Я выстрелил. На этот раз пуля попала во что-то твердое, а именно в спинку черной качалки, стоявшей в углу (и несколько похожей на скиллеровскую), причем она тотчас пришла в действие, закачавшись так шибко и бодро, что человек, который вошел бы в комнату, был бы изумлен двойным чудом: движением одинокой качалки, ходуном ходящей в углу, и зияющей пустотой кресла, в котором только что находилась моя фиолетовая мишень. Перебирая пальцами поднятых рук, молниеносно крутя крупом, он мелькнул в соседнее зальце, и в следующее мгновение мы с двух сторон тянули друг у друга, тяжело дыша, дверь, ключ от которой я проглядел. Я опять победил, и с еще большей прытью Кларий Новус сел за рояль и взял несколько уродливо-сильных, в сущности истерических, громовых аккордов: его брыла вздрагивали, его растопыренные руки напряженно ухали, а ноздри испускали тот судорожный храп, которого не было на звуковой дорожке нашей кинодраки. Продолжая мучительно напевать в нос, он сделал тщетную попытку открыть ногой морского вида сундучок, подле рояля. Следующая моя пуля угодила ему в бок, и он стал подыматься с табурета все выше и выше, как в сумасшедшем доме старик Нижинский, как «Верный Гейзер» в Вайоминге, как какой-то давний кошмар мой, на феноменальную высоту, или так казалось, и, разрывая воздух, еще сотрясаясь от темной сочной музыки, откинув голову, с воем, он одну руку прижал ко лбу, а другой схватился за подмышку, как будто его ужалил шершень; после чего спустился опять на землю и опять, приняв образ толстого мужчины в халате, улепетнул в холл.
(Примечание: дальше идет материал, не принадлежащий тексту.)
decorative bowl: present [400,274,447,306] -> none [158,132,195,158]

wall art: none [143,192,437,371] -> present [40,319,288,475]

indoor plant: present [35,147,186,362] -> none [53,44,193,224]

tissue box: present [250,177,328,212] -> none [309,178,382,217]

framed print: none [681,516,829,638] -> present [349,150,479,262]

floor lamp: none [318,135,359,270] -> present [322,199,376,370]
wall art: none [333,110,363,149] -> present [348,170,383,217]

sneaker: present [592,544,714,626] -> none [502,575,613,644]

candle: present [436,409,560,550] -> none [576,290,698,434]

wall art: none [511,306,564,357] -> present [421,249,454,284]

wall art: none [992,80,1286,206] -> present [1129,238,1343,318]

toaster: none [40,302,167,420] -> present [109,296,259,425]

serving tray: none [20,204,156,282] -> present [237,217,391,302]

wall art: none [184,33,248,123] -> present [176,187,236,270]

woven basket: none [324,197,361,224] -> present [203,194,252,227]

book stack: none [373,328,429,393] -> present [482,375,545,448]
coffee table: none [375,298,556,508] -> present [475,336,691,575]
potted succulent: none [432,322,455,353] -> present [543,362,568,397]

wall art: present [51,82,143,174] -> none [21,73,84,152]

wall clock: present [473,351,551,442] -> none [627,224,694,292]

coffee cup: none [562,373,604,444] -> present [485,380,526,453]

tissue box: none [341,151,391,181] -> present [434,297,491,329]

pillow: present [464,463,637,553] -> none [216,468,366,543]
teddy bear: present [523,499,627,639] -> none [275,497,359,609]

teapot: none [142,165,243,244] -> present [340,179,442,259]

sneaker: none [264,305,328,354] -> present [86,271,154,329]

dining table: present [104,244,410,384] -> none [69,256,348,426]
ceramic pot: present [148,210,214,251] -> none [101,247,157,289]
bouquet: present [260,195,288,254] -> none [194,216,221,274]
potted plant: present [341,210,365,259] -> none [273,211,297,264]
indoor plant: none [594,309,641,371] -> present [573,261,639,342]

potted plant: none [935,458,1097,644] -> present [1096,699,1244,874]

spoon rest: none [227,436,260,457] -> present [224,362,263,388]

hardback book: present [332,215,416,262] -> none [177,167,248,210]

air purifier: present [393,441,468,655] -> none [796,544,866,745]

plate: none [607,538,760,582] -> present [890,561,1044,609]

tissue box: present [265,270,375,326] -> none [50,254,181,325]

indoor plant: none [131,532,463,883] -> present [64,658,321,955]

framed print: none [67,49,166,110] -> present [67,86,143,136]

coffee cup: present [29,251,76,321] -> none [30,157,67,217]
Вижу, как я последовал за ним через холл, где с каким-то двойным, тройным, кенгуровым прыжком, оставаясь стойком на прямых ногах при каждом скачке, сперва за ним следом, потом между ним и парадной дверью, я исполнил напряженно-упругий танец, чтобы помешать ему выйти, ибо дверь, как во сне, была неплотно затворена.
Опять преобразившись, став теперь величественным и несколько мрачным, он начал подниматься по широкой лестнице — и, переменив позицию, но не подступая близко, я произвел один за другим три-четыре выстрела, нанося ему каждым рану, и всякий раз, что я это с ним делал, делал эти ужасные вещи, его лицо нелепо дергалось, словно он клоунской ужимкой преувеличивал боль; он замедлял шаг, он закатывал полузакрытые глаза, он испускал женское «ах» и отзывался вздрагиванием на каждое попадание, как если бы я щекотал его, и, пока мои неуклюжие, слепые пули проникали в него, культурный Ку говорил вполголоса, с нарочито британским произношением, — все время ужасно дергаясь, дрожа, ухмыляясь, но вместе с тем как бы с отвлеченным, и даже любезным, видом: «Ах, это очень больно, сэр, не надо больше… Ах, это просто невыносимо больно, мой дорогой сэр. Прошу вас, воздержитесь. Ах, до чего больно… Боже мой! Ух! Отвратительно… Знаете, вы не должны были бы —». Его голос замер, когда он долез до площадки, но он продолжал идти необыкновенно уверенным шагом, несмотря на количество свинца, всаженное в его пухлое тело, и я вдруг понял, с чувством безнадежной растерянности, что не только мне не удалось прикончить его, но что я заряжал беднягу новой энергией, точно эти пули были капсюлями, в которых играл эликсир молодости.